**Task material:**
--------------------
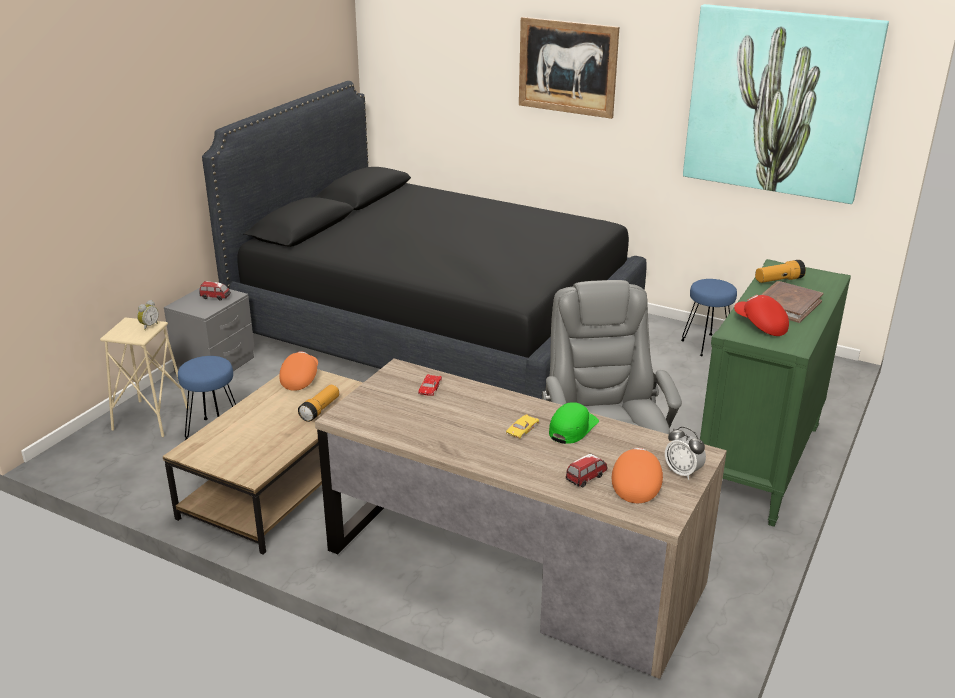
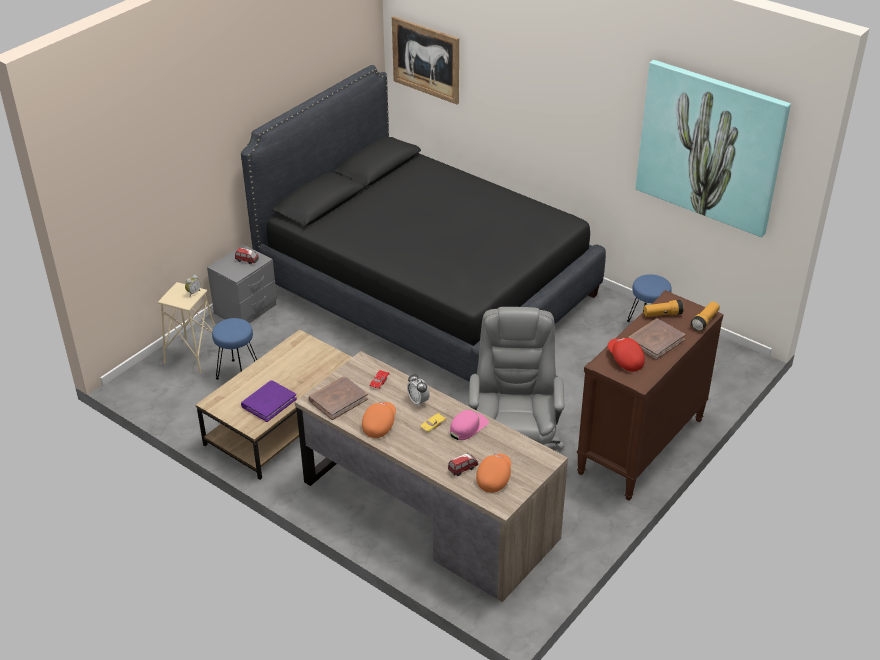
camera: 10 degrees right, 10 degrees up
(268, 444) = (269, 403): none -> purple book
(300, 379) = (300, 345): orange cap -> orange cap (379, 424)
(320, 410) = (310, 376): flashlight -> flashlight (704, 321)
(377, 413) = (338, 400): none -> brown book
(567, 67) = (549, 84): picture -> picture (426, 59)
(572, 428) = (468, 427): green cap -> pink cap
(683, 472) = (529, 472): alarm clock -> alarm clock (418, 401)
(759, 464) = (641, 447): green dresser -> brown dresser

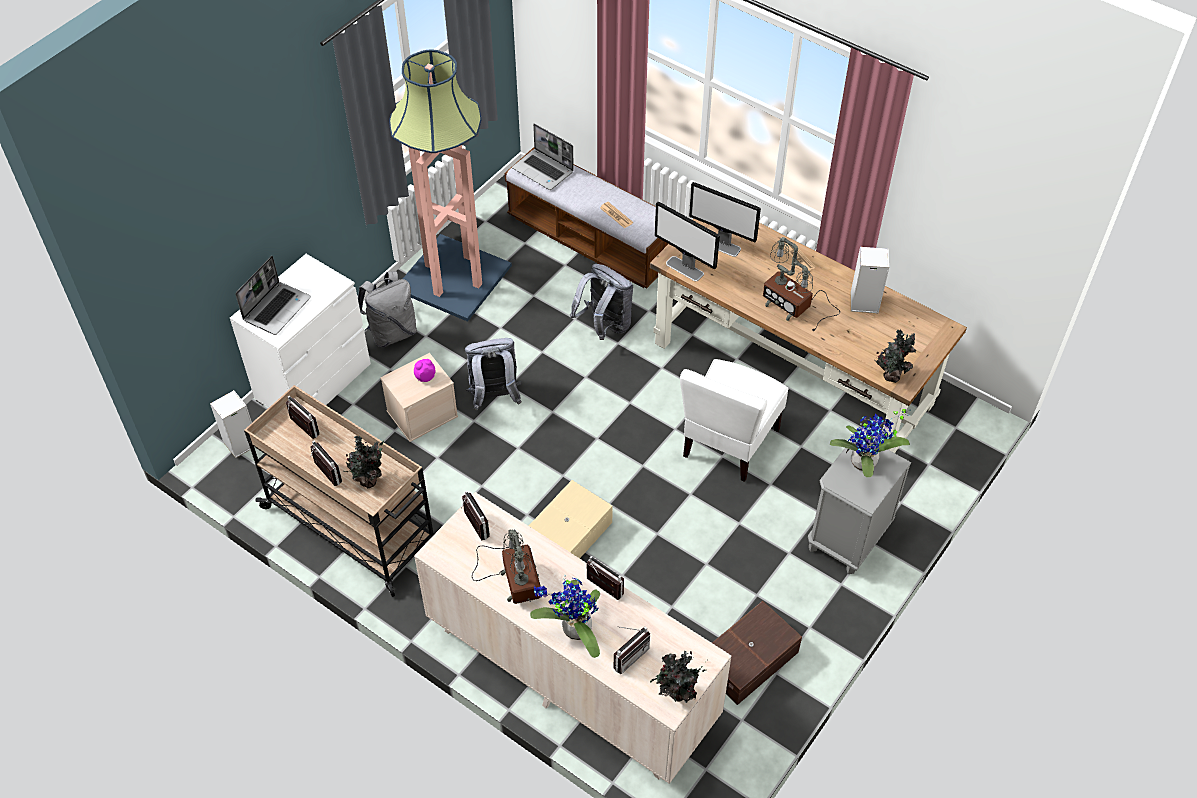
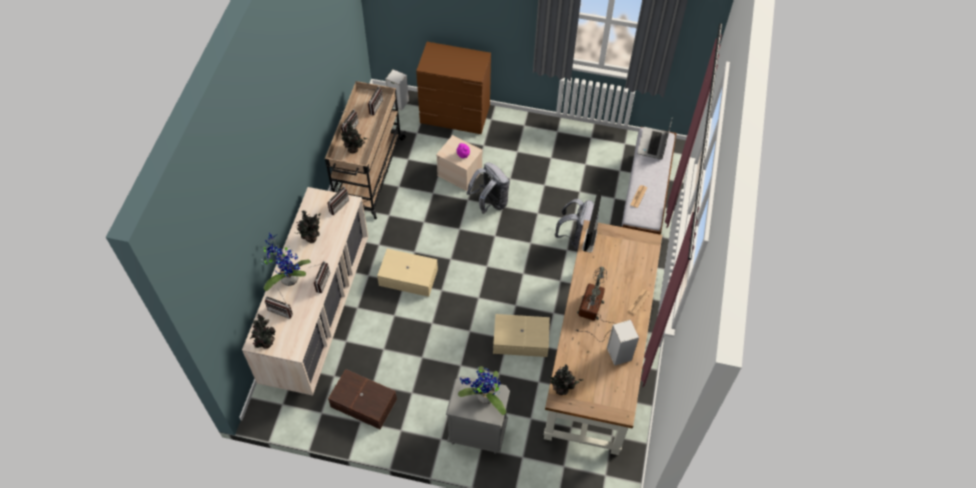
camera: 65 degrees right, 5 degrees up
(277, 308) = (443, 58): laptop -> none
(314, 382) = (455, 115): white dresser -> brown dresser
(392, 332) = (510, 135): grey backpack -> none
(453, 278) = (568, 147): floor lamp -> none
(514, 578) = (311, 237): table lamp -> potted plant
(721, 246) = (622, 254): monitor -> none
(729, 442) = (520, 339): white chair -> beige storage box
--------------------
**Work item:** Your task is to return, exactly and on their own, the lines from the one containing "(314, 382) = (455, 115): white" through the last line of the listing.

**Solution:**
(314, 382) = (455, 115): white dresser -> brown dresser
(392, 332) = (510, 135): grey backpack -> none
(453, 278) = (568, 147): floor lamp -> none
(514, 578) = (311, 237): table lamp -> potted plant
(721, 246) = (622, 254): monitor -> none
(729, 442) = (520, 339): white chair -> beige storage box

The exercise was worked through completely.